> **Selected text**

Former MasterChef contestant Ava Stangherlin also shares some wonderful news.
If you watched MasterChef last night, you’d know that contestant Ava Stangherlin was sent packing for her failed attempt at the classic French dish, duck a l’orange.
But little did the former Gap merchandise manager know, that this would be the best outcome for her career.
The 23-year-old exclusively told iVillage that on her ride home, she decided to call up, Tom Deadman, the head chef at Woollahra eatery Hotel Centennial and call in a favour.
“I had done work experience with him [Tom Deadman] and I wanted to ask for advice because he seemed really supportive of me. So he said come in and we’ll teach you,” she told iVillage.
But for Stangherlin, the pressure of being in a real kitchen was very intense. “I was so frightened, but I did not expect the welcoming that I received. They were just awesome and really sweet.”
"I'd be there working with the the pasty chefs and making something and then the guy on processing would be like, 'Ava come over here! I'm just about to do something awesome with this snapper!' And I'd be like, 'Oh, okay. Great! Wow!' It was just not the way that everyone describes their first time in the kitchen," Stangherlin revealed.

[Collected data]
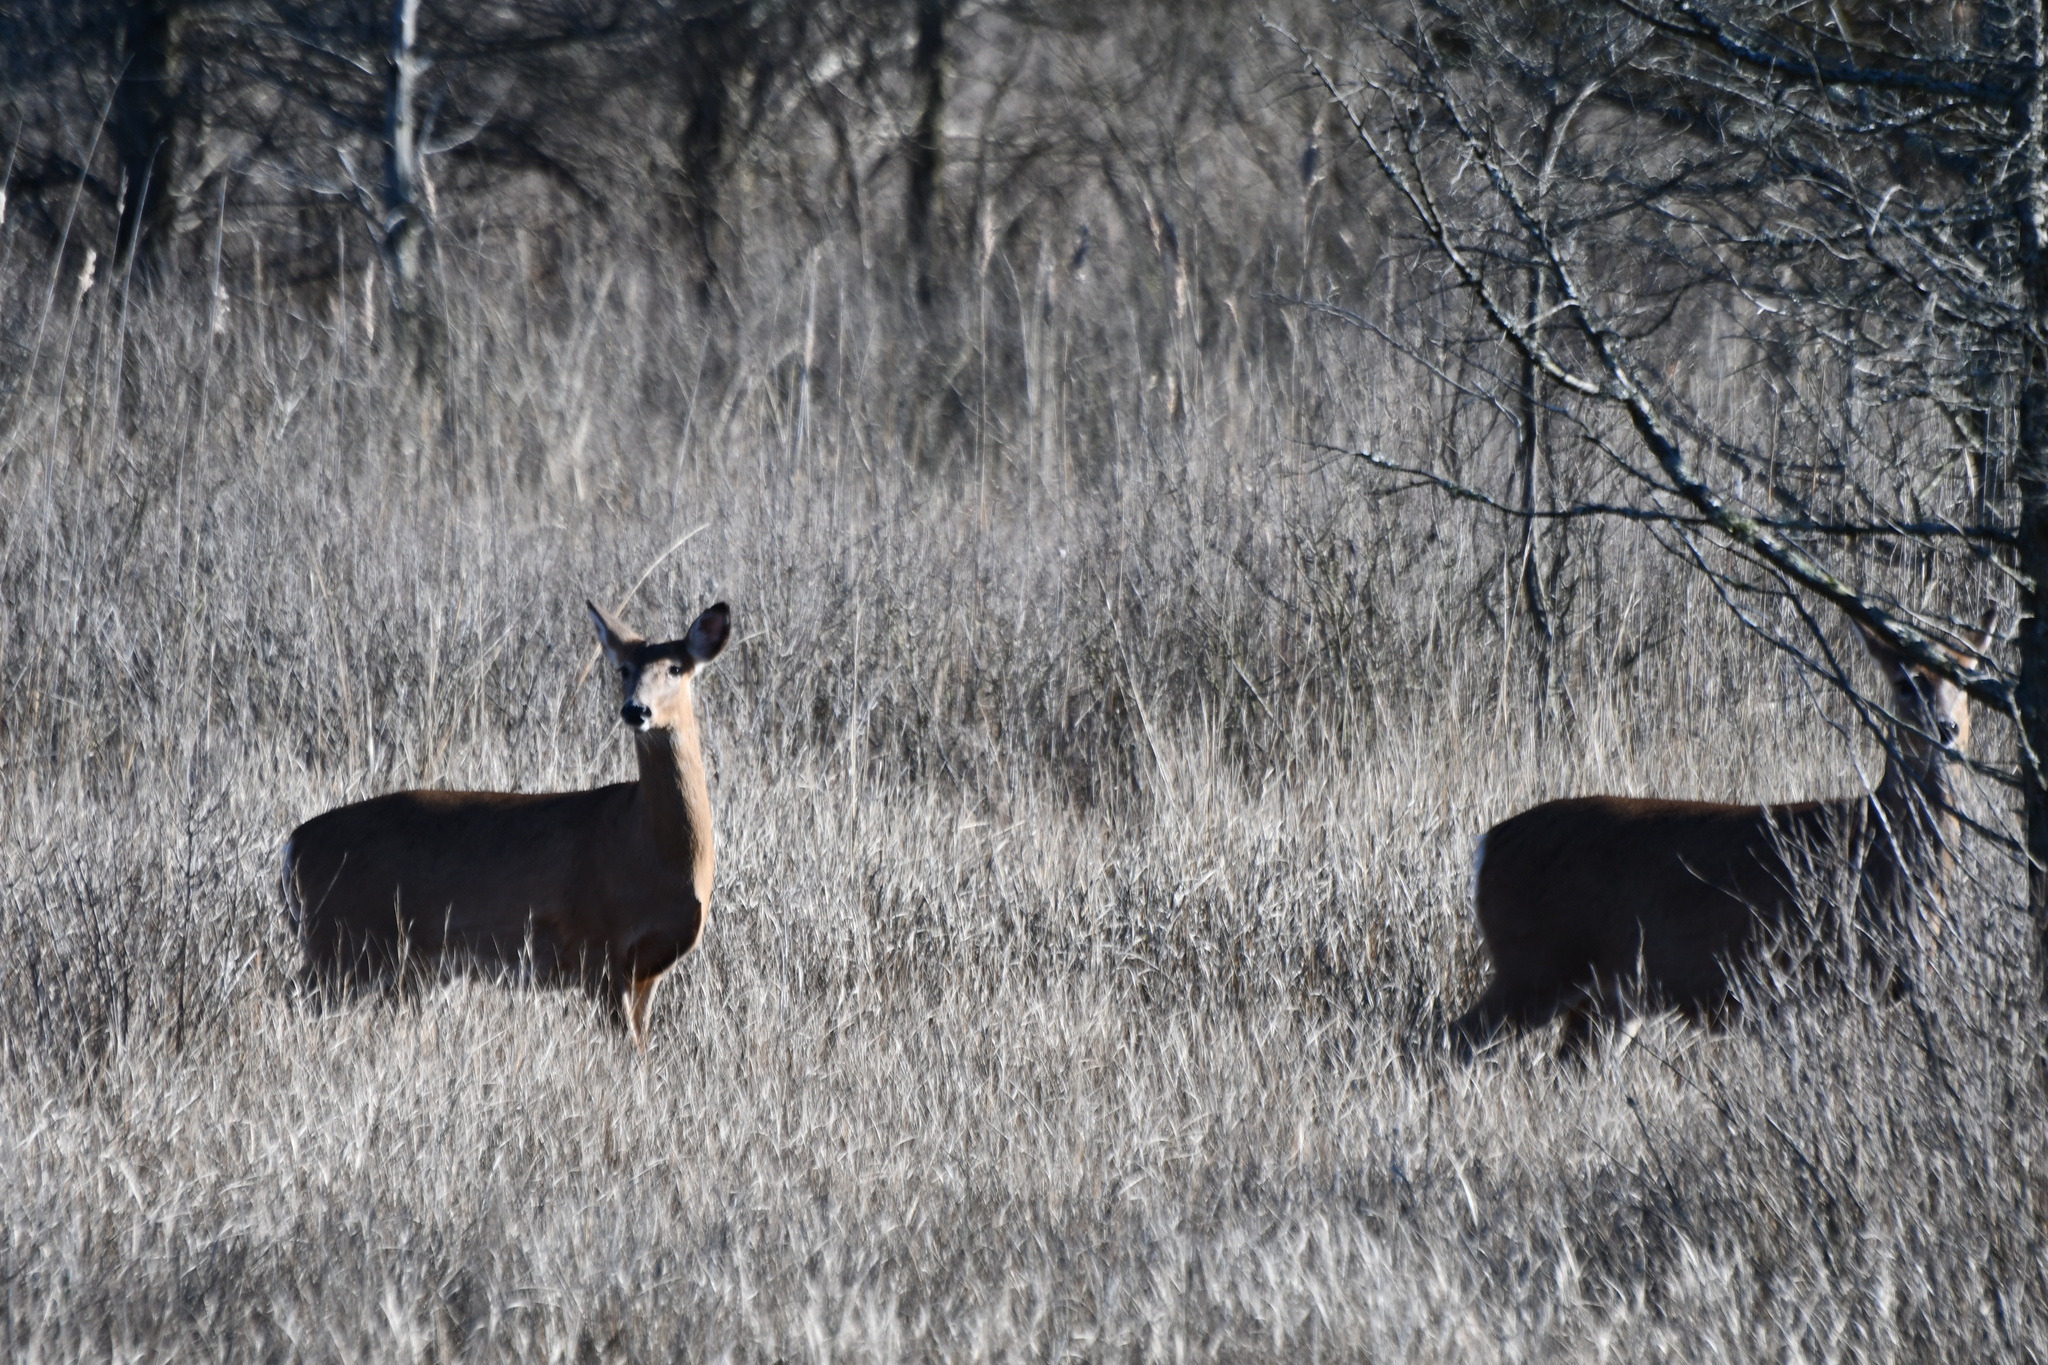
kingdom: Animalia
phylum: Chordata
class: Mammalia
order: Artiodactyla
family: Cervidae
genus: Odocoileus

> **Your objective**
Extend the article about former MasterChef contestant Ava Stangherlin, starting right after its last sentence. Nothing in the collected data is needed here.

> **Exercise answer**
Yet it paid off when she was offered a full time position. But Stangherlin says being in the Woollahra eatery is even more intense than being in the MasterChef kitchen. "It was very, very real. There was no you know... bakery challenge... we don't have pies to sell for an hour and a half. If you don't get your food up on time it's not okay."
"People are paying for high quality food in a fine dining restaurant, so it's not like you can just walk out and apologise and say, 'Hi I'm Ava from the Blue Team, sorry we don't have your brownies,'" she continued.